Afghan President Hamid Karzai on Monday announced action against bad loans and rogue shareholders in the war-torn country's troubled Kabul Bank, which came close to collapse last year.
The bank had to be taken over by Afghanistan's central bank after claims that former executives granted themselves off-the-book loans worth a reported US$900 million which were partly used to buy luxury properties in Dubai.
The crisis has highlighted chaos and corruption in Afghanistan's financial system, more than nine years after Karzai's Western-supported government replaced the Taliban regime following a US-led invasion in 2001.
"They (the rogue shareholders) will not have shares in the bank and the loans they have taken they must pay back within one month," Karzai told a press conference.
"If they are paid back within one month, excellent. If not, they'll be legally pursued by the government of Afghanistan."

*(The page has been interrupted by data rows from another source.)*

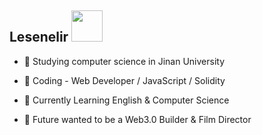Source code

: <!--
<img align='right' src="https://github-readme-stats.vercel.app/api?username=lesenelir&show_icons=true&hide=contribs,issues">
-->
<!-- <img src="https://raw.githubusercontent.com/lesenelir/lesenelir/master/1.gif" width="200"> -->

## Lesenelir <img src="https://media.giphy.com/media/12oufCB0MyZ1Go/giphy.gif" width="50">

<!--**Thanks for visiting my Github profile 👯**-->

<!--Here are some information about me:-->

  - 🔭 Studying computer science in Jinan University

  - 💬 Coding - Web Developer / JavaScript / Solidity

  - 🌱 Currently Learning English & Computer Science

  - 🍭 Future wanted to be a Web3.0 Builder & Film Director

<!-- - 📫 Email: miaomiaobabyzy@gmail.com -->
<!--![Lesenelir's github stats](https://github-readme-stats.vercel.app/api?username=lesenelir&theme=graywhite&show_icons=true&hide=contribs,issues)-->
<!--![Lesenelir's github stats](https://stats.justsong.cn/api/leetcode/?username=lesenelir&cn=true)-->

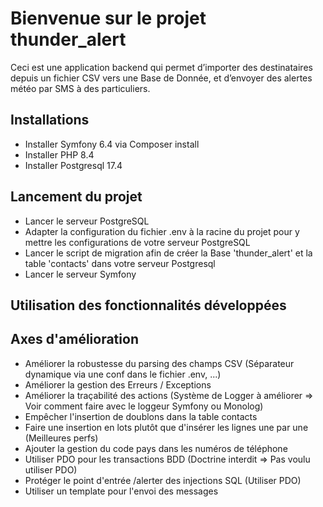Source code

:# Bienvenue sur le projet thunder_alert

Ceci est une application backend qui permet d’importer des destinataires depuis un fichier CSV vers une Base de Donnée, et d’envoyer des alertes météo par SMS à des particuliers.

## Installations

- Installer Symfony 6.4 via Composer install
- Installer PHP 8.4
- Installer Postgresql 17.4

## Lancement du projet

- Lancer le serveur PostgreSQL
- Adapter la configuration du fichier .env à la racine du projet pour y mettre les configurations de votre serveur PostgreSQL 
- Lancer le script de migration afin de créer la Base 'thunder_alert' et la table 'contacts' dans votre serveur Postgresql 
- Lancer le serveur Symfony

## Utilisation des fonctionnalités développées

## Axes d'amélioration

- Améliorer la robustesse du parsing des champs CSV (Séparateur dynamique via une conf dans le fichier .env, ...)
- Améliorer la gestion des Erreurs / Exceptions
- Améliorer la traçabilité des actions (Système de Logger à améliorer => Voir comment faire avec le loggeur Symfony ou Monolog)
- Empêcher l'insertion de doublons dans la table contacts
- Faire une insertion en lots plutôt que d'insérer les lignes une par une (Meilleures perfs)
- Ajouter la gestion du code pays dans les numéros de téléphone
- Utiliser PDO pour les transactions BDD (Doctrine interdit => Pas voulu utiliser PDO)
- Protéger le point d'entrée /alerter des injections SQL (Utiliser PDO)
- Utiliser un template pour l'envoi des messages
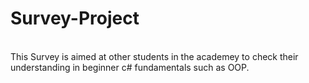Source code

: # Survey-Project
<br>
This Survey is aimed at other students in the academey to check their understanding in beginner c# fundamentals such as OOP.
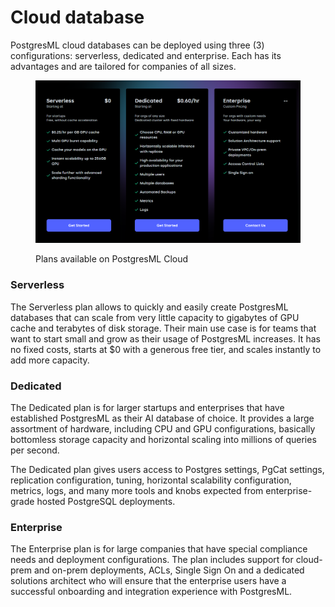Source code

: # Cloud database

PostgresML cloud databases can be deployed using three (3) configurations: serverless, dedicated and enterprise. Each has its advantages and are tailored for companies of all sizes.

<figure><img src="../../.gitbook/assets/image (5).png" alt=""><figcaption><p>Plans available on PostgresML Cloud</p></figcaption></figure>

### Serverless

The Serverless plan allows to quickly and easily create PostgresML databases that can scale from very little capacity to gigabytes of GPU cache and terabytes of disk storage. Their main use case is for teams that want to start small and grow as their usage of PostgresML increases. It has no fixed costs, starts at $0 with a generous free tier, and scales instantly to add more capacity.

### Dedicated

The Dedicated plan is for larger startups and enterprises that have established PostgresML as their AI database of choice. It provides a large assortment of hardware, including CPU and GPU configurations, basically bottomless storage capacity and horizontal scaling into millions of queries per second.

The Dedicated plan gives users access to Postgres settings, PgCat settings, replication configuration, tuning, horizontal scalability configuration, metrics, logs, and many more tools and knobs expected from enterprise-grade hosted PostgreSQL deployments.

### Enterprise

The Enterprise plan is for large companies that have special compliance needs and deployment configurations. The plan includes support for cloud-prem and on-prem deployments, ACLs, Single Sign On and a dedicated solutions architect who will ensure that the enterprise users have a successful onboarding and integration experience with PostgresML.
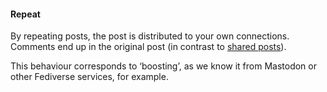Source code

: #### Repeat 

By repeating posts, the post is distributed to your own connections. Comments end up in the original post (in contrast to [shared posts](share.md)).

This behaviour corresponds to ‘boosting’, as we know it from Mastodon or other Fediverse services, for example.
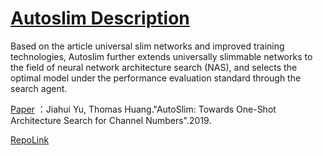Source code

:# [Autoslim Description](https://gitee.com/mindspore/models/blob/r1.6/research/cv/AutoSlim/README.md#contents)

Based on the article universal slim networks and improved training technologies, Autoslim further extends universally slimmable networks to the field of neural network architecture search (NAS), and selects the optimal model under the performance evaluation standard through the search agent.

[Paper](https://gitee.com/link?target=https%3A%2F%2Farxiv.org%2Fabs%2F1903.11728v1) ：Jiahui Yu, Thomas Huang."AutoSlim: Towards One-Shot Architecture Search for Channel Numbers".2019.

[RepoLink](https://gitee.com/mindspore/models/tree/r1.6/research/cv/AutoSlim)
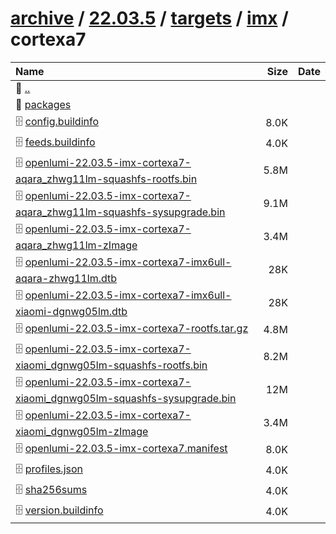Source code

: ---
---

# [archive](/archive/) / [22.03.5](/archive/22.03.5/) / [targets](/archive/22.03.5/targets/) / [imx](/archive/22.03.5/targets/imx/) / cortexa7


| Name | Size | Date |
|:---|---:|---|
| 📁 [..](../) | | |
| 📁 [packages](packages) | | |
| 🗄️ [config.buildinfo](./config.buildinfo) | 8.0K | |
| 🗄️ [feeds.buildinfo](./feeds.buildinfo) | 4.0K | |
| 🗄️ [openlumi-22.03.5-imx-cortexa7-aqara_zhwg11lm-squashfs-rootfs.bin](./openlumi-22.03.5-imx-cortexa7-aqara_zhwg11lm-squashfs-rootfs.bin) | 5.8M | |
| 🗄️ [openlumi-22.03.5-imx-cortexa7-aqara_zhwg11lm-squashfs-sysupgrade.bin](./openlumi-22.03.5-imx-cortexa7-aqara_zhwg11lm-squashfs-sysupgrade.bin) | 9.1M | |
| 🗄️ [openlumi-22.03.5-imx-cortexa7-aqara_zhwg11lm-zImage](./openlumi-22.03.5-imx-cortexa7-aqara_zhwg11lm-zImage) | 3.4M | |
| 🗄️ [openlumi-22.03.5-imx-cortexa7-imx6ull-aqara-zhwg11lm.dtb](./openlumi-22.03.5-imx-cortexa7-imx6ull-aqara-zhwg11lm.dtb) | 28K | |
| 🗄️ [openlumi-22.03.5-imx-cortexa7-imx6ull-xiaomi-dgnwg05lm.dtb](./openlumi-22.03.5-imx-cortexa7-imx6ull-xiaomi-dgnwg05lm.dtb) | 28K | |
| 🗄️ [openlumi-22.03.5-imx-cortexa7-rootfs.tar.gz](./openlumi-22.03.5-imx-cortexa7-rootfs.tar.gz) | 4.8M | |
| 🗄️ [openlumi-22.03.5-imx-cortexa7-xiaomi_dgnwg05lm-squashfs-rootfs.bin](./openlumi-22.03.5-imx-cortexa7-xiaomi_dgnwg05lm-squashfs-rootfs.bin) | 8.2M | |
| 🗄️ [openlumi-22.03.5-imx-cortexa7-xiaomi_dgnwg05lm-squashfs-sysupgrade.bin](./openlumi-22.03.5-imx-cortexa7-xiaomi_dgnwg05lm-squashfs-sysupgrade.bin) | 12M | |
| 🗄️ [openlumi-22.03.5-imx-cortexa7-xiaomi_dgnwg05lm-zImage](./openlumi-22.03.5-imx-cortexa7-xiaomi_dgnwg05lm-zImage) | 3.4M | |
| 🗄️ [openlumi-22.03.5-imx-cortexa7.manifest](./openlumi-22.03.5-imx-cortexa7.manifest) | 8.0K | |
| 🗄️ [profiles.json](./profiles.json) | 4.0K | |
| 🗄️ [sha256sums](./sha256sums) | 4.0K | |
| 🗄️ [version.buildinfo](./version.buildinfo) | 4.0K | |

He added that the rogue shareholders, who include one of his brothers, "have been expelled from the bank totally" and their shares are now in state hands.
Although the International Monetary Fund (IMF) in February recommended that the bank be placed in receivership before being sold or closed, Karzai made no reference to receivership in his comments.
The IMF is currently considering a financial assistance programme to help stabilise the troubled Afghan economy after a previous facility ended in September.
But it has indicated this is conditional on an agreement with Afghan officials on resolving the Kabul Bank crisis.
The IMF's resident representative in Afghanistan is currently abroad and his office could not immediately comment.
The crisis threatens to hit crucial sources of foreign aid to Afghanistan, one of the poorest countries in the world.
The lack of a deal with the IMF prompted Britain to say last month it was delaying payment of nearly $140 million dollars in aid to Afghanistan.
The United Nations has also warned that international donors "may have to suspend or redirect their assistance" if the government fails to reach an agreement with the IMF, threatening desperately needed development programmes.
During his press conference in Kabul, Karzai also said he would be urging banks in the United States and Europe to return money invested in them from Kabul Bank to Afghanistan.
He reiterated his criticism of the role of international institutions in the affair.
"International institutions that, at a cost of hundreds of millions of dollars of Afghanistan's money, were assigned to improve Afghanistan's banking system and create capacity for us... they not only did not do this but gave wrong information to the central bank and did not create capacity," he said.
Previous similar comments drew a furious response from a senior US official speaking anonymously in February, who stressed that responsibility for supervising banks had always been with Afghan authorities.
The president also insisted that deposits by ordinary Afghans who had money in Kabul Bank were safe.
Some 80 percent of government employees are thought to receive their wages through Kabul Bank, Afghanistan's biggest commercial lender.
The bank was founded in 2004 by Sherkhan Farnood, a leading international poker player, and other co-owners included Mahmood Karzai, a brother of the president.
The crisis surrounding it was triggered last September when reports that former executives had granted themselves huge loans off the books led to fears that it could collapse.
A run on the bank was only halted after government assurances and injections of public money.
A spokesman for Afghanistan's central bank, Da Afghanistan Bank, was not immediately contactable for comment on Karzai's remarks.